= Beginning of Section =

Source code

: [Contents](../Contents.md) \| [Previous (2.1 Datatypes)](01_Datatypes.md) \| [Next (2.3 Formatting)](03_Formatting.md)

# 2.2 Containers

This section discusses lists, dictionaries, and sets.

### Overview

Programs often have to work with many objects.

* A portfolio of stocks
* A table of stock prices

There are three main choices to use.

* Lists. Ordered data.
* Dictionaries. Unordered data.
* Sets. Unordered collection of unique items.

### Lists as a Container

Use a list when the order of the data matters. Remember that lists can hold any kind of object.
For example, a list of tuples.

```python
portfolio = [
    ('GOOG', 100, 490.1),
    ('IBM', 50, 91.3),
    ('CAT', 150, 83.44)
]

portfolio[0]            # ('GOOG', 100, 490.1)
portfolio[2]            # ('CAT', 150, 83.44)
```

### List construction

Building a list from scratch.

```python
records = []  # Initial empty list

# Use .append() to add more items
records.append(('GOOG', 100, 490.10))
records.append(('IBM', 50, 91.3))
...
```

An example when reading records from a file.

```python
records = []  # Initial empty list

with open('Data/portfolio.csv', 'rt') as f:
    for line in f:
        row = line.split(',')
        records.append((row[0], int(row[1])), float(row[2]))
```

= End of Section =
= Beginning of Section =

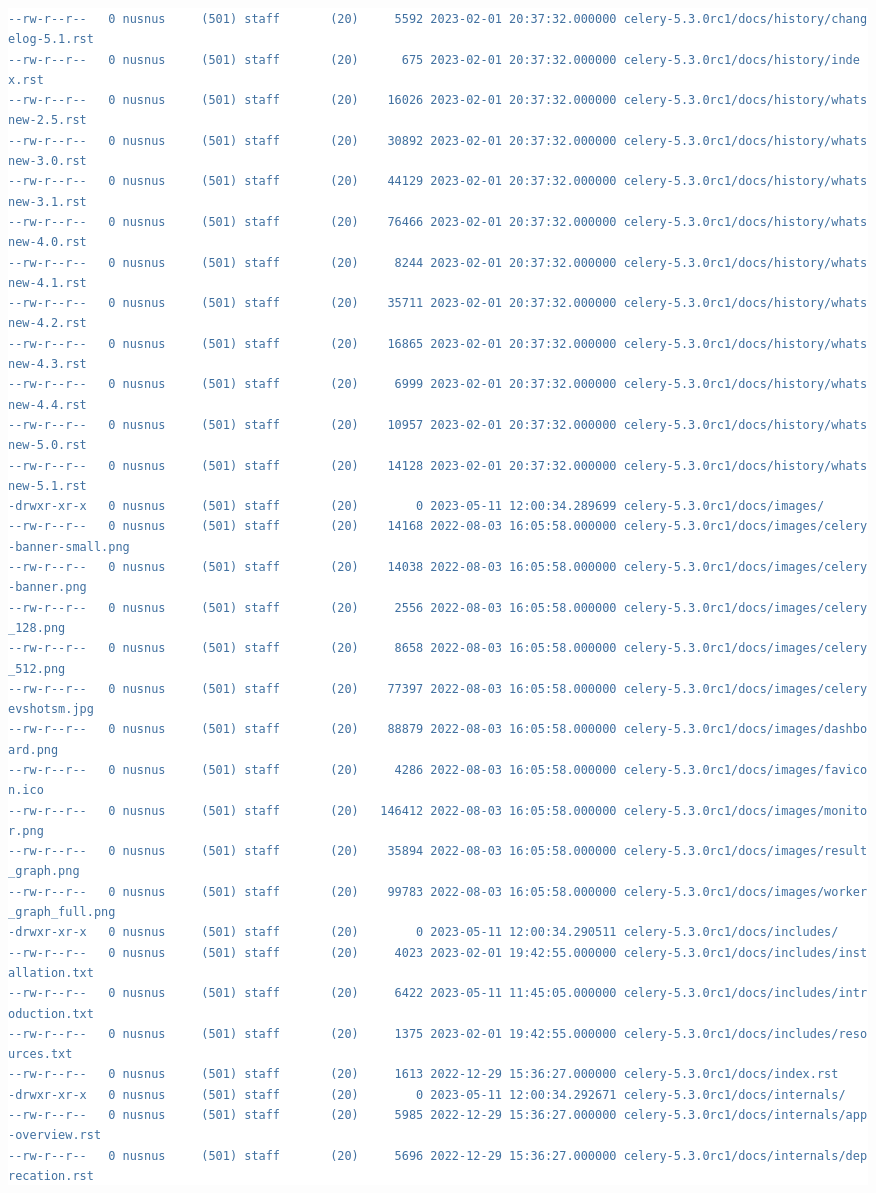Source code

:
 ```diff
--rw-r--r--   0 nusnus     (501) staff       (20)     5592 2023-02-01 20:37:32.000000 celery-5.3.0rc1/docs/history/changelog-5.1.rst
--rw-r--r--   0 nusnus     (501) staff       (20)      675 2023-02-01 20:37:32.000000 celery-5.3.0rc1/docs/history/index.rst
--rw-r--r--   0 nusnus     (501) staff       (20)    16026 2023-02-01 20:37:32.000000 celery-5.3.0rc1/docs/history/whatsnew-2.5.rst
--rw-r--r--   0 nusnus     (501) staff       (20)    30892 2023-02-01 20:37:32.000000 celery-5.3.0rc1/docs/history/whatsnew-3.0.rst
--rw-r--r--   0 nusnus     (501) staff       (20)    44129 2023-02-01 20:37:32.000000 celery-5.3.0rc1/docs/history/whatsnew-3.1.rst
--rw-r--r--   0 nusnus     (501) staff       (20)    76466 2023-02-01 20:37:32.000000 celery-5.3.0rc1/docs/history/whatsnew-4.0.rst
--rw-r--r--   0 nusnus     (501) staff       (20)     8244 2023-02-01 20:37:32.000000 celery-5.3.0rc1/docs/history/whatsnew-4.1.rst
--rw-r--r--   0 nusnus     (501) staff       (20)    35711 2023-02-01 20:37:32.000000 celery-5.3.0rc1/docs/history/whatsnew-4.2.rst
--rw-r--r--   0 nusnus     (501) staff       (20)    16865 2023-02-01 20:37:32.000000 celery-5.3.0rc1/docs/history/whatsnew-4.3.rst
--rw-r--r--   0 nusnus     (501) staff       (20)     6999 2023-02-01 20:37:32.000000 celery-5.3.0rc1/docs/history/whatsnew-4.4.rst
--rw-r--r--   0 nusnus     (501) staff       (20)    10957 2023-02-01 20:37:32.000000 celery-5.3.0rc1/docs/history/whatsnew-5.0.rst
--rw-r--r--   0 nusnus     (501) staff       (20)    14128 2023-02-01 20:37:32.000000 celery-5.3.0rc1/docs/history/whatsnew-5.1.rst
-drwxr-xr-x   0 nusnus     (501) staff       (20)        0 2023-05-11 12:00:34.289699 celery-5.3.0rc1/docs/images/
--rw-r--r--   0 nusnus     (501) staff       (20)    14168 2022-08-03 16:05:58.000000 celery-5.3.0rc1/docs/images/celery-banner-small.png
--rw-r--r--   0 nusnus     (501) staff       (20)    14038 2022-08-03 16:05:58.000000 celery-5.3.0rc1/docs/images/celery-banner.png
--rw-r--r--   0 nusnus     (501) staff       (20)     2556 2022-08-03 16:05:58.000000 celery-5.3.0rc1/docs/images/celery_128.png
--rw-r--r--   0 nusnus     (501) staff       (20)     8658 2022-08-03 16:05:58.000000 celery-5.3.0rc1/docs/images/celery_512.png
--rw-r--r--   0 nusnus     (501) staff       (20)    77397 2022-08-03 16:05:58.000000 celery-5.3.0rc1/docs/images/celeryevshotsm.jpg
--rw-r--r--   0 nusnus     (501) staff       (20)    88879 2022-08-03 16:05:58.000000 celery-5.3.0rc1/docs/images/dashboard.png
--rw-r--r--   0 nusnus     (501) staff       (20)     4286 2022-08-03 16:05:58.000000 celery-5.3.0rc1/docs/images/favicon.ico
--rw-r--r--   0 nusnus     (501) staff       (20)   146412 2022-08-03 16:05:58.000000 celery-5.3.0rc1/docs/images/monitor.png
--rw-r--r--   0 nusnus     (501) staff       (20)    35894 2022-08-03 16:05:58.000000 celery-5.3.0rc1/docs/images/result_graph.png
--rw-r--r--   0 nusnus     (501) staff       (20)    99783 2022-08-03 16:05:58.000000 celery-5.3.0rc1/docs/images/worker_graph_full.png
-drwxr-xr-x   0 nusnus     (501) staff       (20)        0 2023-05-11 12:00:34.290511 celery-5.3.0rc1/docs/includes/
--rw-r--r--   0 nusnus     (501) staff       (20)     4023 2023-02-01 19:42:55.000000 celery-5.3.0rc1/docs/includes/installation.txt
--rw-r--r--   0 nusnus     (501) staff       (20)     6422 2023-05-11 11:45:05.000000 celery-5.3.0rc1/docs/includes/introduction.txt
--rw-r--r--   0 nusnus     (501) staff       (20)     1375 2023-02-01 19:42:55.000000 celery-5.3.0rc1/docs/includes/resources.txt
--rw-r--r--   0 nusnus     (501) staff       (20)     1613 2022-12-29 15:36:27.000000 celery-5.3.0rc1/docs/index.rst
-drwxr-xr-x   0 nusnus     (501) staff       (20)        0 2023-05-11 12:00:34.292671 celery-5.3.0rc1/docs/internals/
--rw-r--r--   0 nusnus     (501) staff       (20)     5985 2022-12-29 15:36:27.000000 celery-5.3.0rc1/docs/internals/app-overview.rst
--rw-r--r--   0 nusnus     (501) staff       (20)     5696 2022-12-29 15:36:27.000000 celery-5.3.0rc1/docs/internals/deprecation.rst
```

= End of Section =

Whenever a line of the entries contains the string "from", copy that line.

Building a list from scratch.
An example when reading records from a file.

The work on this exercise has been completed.